Lizzie Miller, for all her galvanising honesty, is not going to change anything. Many of the very same writers who were lauding her little stomach last week will be going out to dinner this week and refusing the bread (Yeast! Gluten! Too bloating for words, darling!). Designers are not suddenly going to send size fourteen girls down the catwalk. The diet industry is not going to pack up and go home. The magazines will not put away the airbrush. Real women are not going to be set free by a small photograph on page 194 of one glossy; they will not be liberated by a scatter of over-excited headlines. True liberation comes from stepping away from the spectacle. I love nothing more than a heated debate, and yet I think this latest one is not particularly helpful, because it is too hysterical and too shallow. It does not, in the end, mean much.

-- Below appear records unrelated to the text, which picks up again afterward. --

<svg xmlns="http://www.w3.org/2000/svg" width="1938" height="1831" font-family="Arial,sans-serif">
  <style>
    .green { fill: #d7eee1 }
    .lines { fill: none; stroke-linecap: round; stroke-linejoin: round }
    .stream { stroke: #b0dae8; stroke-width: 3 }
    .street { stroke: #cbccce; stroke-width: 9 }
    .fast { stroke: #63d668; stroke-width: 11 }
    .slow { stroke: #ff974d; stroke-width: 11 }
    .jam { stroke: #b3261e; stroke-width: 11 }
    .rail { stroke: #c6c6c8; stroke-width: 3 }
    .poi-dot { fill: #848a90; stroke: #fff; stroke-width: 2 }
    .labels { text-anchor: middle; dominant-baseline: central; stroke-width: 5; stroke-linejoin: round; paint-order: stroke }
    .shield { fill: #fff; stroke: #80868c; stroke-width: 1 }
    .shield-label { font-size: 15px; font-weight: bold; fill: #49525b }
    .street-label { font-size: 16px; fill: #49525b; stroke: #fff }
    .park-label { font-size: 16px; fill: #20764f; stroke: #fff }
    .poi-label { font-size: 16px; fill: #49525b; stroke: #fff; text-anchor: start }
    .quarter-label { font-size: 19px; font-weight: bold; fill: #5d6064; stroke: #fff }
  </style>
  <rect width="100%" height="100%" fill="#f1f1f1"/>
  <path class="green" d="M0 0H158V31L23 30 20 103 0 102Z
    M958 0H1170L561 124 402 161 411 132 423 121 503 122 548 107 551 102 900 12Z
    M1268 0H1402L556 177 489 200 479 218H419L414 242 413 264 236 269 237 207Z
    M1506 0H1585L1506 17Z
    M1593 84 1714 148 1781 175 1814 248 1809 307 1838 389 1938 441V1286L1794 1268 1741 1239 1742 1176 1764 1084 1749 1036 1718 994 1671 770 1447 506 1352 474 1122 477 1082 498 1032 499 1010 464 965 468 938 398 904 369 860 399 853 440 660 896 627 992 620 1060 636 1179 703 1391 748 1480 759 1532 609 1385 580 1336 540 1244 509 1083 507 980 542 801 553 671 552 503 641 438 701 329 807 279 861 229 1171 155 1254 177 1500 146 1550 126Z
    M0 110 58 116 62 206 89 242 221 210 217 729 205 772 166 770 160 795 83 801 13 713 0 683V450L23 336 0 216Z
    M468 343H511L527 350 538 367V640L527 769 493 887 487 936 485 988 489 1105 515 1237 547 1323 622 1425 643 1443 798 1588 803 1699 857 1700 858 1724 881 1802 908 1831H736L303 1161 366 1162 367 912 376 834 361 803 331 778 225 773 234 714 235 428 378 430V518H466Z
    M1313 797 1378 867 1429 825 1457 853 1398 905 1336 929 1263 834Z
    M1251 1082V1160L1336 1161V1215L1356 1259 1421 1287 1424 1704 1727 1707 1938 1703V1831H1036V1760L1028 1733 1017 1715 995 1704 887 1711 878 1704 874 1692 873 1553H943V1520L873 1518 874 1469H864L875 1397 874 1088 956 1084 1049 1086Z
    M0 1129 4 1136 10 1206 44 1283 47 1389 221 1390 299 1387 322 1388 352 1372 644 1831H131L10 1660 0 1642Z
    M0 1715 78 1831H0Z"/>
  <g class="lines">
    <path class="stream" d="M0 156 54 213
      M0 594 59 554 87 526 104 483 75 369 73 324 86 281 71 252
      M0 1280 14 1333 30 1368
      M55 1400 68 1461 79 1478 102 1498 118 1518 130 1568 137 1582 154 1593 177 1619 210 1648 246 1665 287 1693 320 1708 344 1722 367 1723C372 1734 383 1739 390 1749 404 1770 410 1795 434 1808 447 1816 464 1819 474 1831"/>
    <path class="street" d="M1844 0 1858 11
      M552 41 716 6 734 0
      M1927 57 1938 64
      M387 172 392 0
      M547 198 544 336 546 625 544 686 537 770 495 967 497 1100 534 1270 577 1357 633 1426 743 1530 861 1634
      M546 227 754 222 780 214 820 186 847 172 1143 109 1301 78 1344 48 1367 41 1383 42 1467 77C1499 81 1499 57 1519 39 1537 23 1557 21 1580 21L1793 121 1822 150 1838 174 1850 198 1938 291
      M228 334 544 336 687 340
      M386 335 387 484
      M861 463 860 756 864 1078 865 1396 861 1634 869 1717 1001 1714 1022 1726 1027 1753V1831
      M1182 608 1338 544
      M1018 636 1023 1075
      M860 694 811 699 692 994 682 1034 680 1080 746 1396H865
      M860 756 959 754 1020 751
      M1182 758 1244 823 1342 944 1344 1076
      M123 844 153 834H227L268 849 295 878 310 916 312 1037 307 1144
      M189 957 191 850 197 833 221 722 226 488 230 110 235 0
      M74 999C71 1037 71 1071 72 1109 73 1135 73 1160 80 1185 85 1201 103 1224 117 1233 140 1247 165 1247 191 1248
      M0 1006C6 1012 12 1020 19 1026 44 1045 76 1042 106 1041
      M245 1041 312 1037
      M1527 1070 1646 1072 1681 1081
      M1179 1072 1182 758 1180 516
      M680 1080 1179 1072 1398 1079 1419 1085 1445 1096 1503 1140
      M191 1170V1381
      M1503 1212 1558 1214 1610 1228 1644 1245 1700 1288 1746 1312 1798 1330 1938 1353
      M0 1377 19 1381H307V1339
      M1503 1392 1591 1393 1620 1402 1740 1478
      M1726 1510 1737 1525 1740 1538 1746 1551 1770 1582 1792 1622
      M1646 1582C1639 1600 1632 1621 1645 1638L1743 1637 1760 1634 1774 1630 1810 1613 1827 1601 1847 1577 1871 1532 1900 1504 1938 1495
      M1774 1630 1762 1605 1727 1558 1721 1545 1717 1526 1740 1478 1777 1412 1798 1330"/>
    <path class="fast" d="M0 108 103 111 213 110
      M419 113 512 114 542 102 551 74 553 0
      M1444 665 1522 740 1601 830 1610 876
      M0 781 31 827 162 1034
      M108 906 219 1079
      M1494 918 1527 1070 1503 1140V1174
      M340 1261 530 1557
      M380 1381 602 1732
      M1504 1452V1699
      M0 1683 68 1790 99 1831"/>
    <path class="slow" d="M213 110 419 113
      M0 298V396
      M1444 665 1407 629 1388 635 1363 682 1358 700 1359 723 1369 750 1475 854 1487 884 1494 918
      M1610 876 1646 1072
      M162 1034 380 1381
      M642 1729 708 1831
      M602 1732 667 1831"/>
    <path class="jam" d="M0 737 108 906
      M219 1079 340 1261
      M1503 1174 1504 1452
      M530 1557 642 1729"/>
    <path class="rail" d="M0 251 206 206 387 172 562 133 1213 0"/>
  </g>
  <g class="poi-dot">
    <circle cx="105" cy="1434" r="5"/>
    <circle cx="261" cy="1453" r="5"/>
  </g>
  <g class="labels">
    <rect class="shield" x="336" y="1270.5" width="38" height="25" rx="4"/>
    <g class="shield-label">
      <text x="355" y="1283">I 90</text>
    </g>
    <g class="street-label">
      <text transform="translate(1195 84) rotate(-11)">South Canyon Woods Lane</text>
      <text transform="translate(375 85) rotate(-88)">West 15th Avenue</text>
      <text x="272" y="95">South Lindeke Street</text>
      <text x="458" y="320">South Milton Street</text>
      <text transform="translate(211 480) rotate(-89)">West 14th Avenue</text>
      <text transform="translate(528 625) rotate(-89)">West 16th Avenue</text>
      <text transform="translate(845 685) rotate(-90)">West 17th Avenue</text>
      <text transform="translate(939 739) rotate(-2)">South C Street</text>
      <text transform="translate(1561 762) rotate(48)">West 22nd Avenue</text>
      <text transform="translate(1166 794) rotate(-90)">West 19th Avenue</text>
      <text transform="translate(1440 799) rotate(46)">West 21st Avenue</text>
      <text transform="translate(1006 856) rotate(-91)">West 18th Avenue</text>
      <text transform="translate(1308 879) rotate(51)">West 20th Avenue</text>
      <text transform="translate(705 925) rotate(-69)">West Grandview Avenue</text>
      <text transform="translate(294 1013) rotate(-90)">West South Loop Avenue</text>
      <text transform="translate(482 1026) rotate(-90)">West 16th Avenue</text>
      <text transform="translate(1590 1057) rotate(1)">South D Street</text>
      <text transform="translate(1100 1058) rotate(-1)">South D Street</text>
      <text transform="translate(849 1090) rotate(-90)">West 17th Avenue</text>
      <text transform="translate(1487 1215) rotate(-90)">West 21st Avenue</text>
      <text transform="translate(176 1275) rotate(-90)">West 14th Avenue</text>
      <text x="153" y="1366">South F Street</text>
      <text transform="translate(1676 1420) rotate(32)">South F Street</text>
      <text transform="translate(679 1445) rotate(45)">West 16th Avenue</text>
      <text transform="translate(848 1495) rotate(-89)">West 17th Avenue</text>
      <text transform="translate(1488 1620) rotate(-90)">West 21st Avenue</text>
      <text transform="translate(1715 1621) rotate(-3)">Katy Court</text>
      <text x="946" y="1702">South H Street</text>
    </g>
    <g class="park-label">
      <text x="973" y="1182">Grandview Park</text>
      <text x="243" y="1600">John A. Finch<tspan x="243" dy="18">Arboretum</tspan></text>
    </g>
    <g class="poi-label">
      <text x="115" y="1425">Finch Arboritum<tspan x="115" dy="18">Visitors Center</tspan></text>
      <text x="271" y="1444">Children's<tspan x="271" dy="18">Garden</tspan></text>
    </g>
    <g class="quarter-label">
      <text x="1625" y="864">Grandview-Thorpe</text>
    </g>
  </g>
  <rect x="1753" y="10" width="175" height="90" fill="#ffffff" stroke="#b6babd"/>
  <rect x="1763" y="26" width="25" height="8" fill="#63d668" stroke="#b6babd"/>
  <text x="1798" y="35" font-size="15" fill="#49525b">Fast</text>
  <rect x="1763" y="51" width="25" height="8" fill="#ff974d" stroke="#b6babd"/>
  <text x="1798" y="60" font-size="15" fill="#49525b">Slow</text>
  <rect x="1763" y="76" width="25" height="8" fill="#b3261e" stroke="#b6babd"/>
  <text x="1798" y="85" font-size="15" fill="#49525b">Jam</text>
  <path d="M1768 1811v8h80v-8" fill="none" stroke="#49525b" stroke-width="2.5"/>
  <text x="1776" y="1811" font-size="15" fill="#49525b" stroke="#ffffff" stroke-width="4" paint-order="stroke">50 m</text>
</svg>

I think we all have to do the heavy lifting ourselves. I think we have to work out where true beauty lies, and understand that it means something quite different to everyone. For real freedom, women have to go to the profundities, far away from vociferous commentary and one-dimensional aesthetic imperatives. It is a question of priorities. To love and be loved, to contribute some small thing to the sum total of human happiness, to fulfil your potential: these are the things that matter. Real beauty comes in many forms: the ability to laugh at yourself, the talent for listening, the trick of making really good chicken soup. Random acts of kindness are more lovely than a flat belly. It’s not a snappy headline, but it is true.